• _Exercise aim_
Would you repeat the data below exactly, taking out the images?

• _Information supplied_
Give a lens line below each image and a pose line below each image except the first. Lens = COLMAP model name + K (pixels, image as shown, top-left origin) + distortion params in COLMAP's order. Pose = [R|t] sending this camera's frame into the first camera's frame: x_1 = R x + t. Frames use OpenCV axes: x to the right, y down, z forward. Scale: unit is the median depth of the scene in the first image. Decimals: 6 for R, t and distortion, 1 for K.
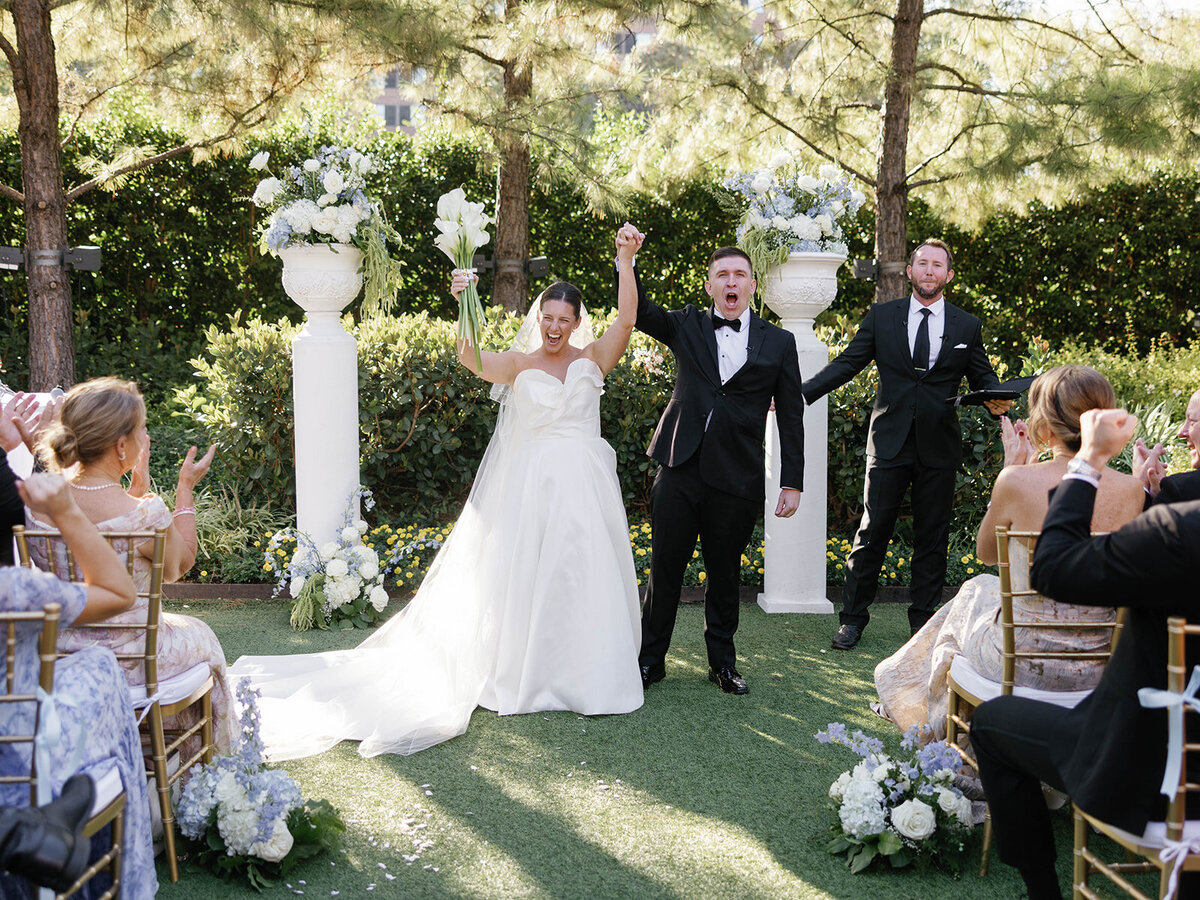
lens RADIAL K [[1185.2, 0, 600.0], [0, 1185.2, 450.0], [0, 0, 1]] dist [0.000509, 0.008636]
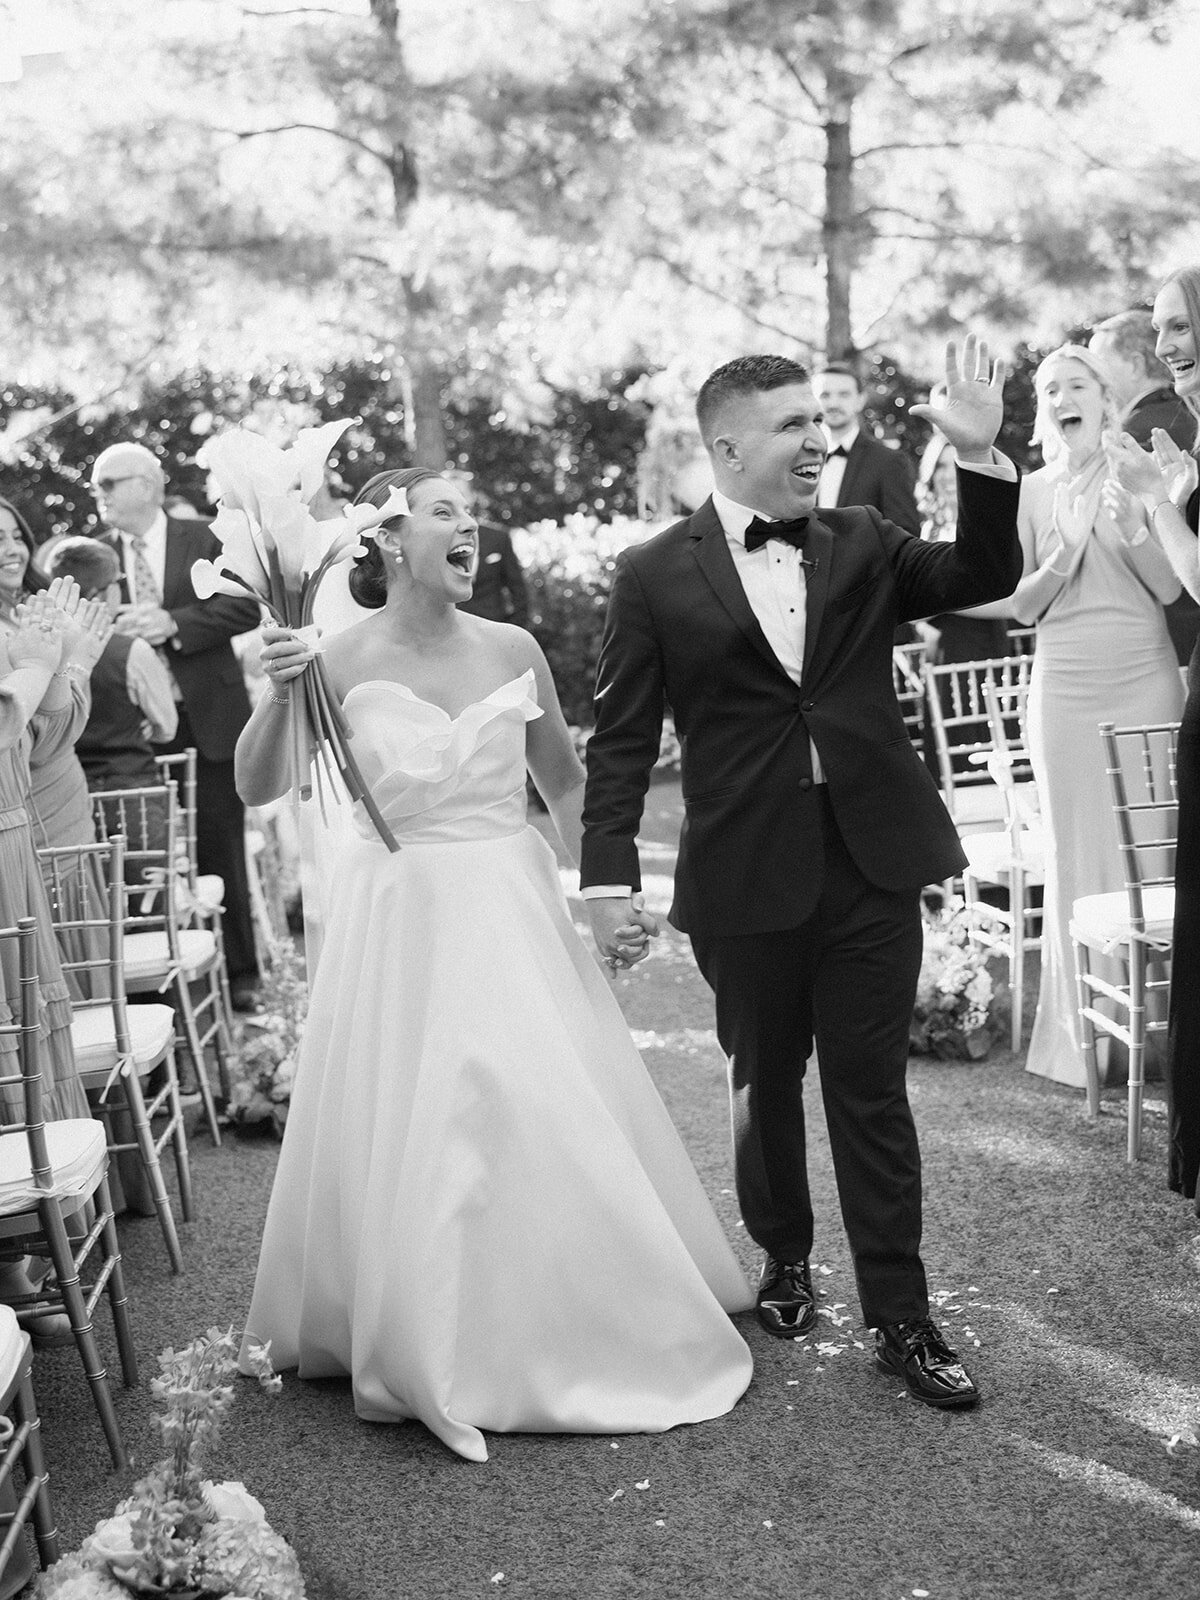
lens RADIAL K [[1865.7, 0, 600.0], [0, 1865.7, 800.0], [0, 0, 1]] dist [0.007264, -0.006629]
pose [[0.992607, -0.121083, 0.008329, 0.013843], [0.120840, 0.992351, 0.025253, 0.075843], [-0.011323, -0.024060, 0.999646, -0.554796]]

• _Answer section_
Give a lens line below each image and a pose line below each image except the first. Lens = COLMAP model name + K (pixels, image as shown, top-left origin) + distortion params in COLMAP's order. Pose = [R|t] sending this camera's frame into the first camera's frame: x_1 = R x + t. Frames use OpenCV axes: x to the right, y down, z forward. Scale: unit is the median depth of the scene in the first image. Decimals: 6 for R, t and distortion, 1 for K.
lens RADIAL K [[1185.2, 0, 600.0], [0, 1185.2, 450.0], [0, 0, 1]] dist [0.000509, 0.008636]
lens RADIAL K [[1865.7, 0, 600.0], [0, 1865.7, 800.0], [0, 0, 1]] dist [0.007264, -0.006629]
pose [[0.992607, -0.121083, 0.008329, 0.013843], [0.120840, 0.992351, 0.025253, 0.075843], [-0.011323, -0.024060, 0.999646, -0.554796]]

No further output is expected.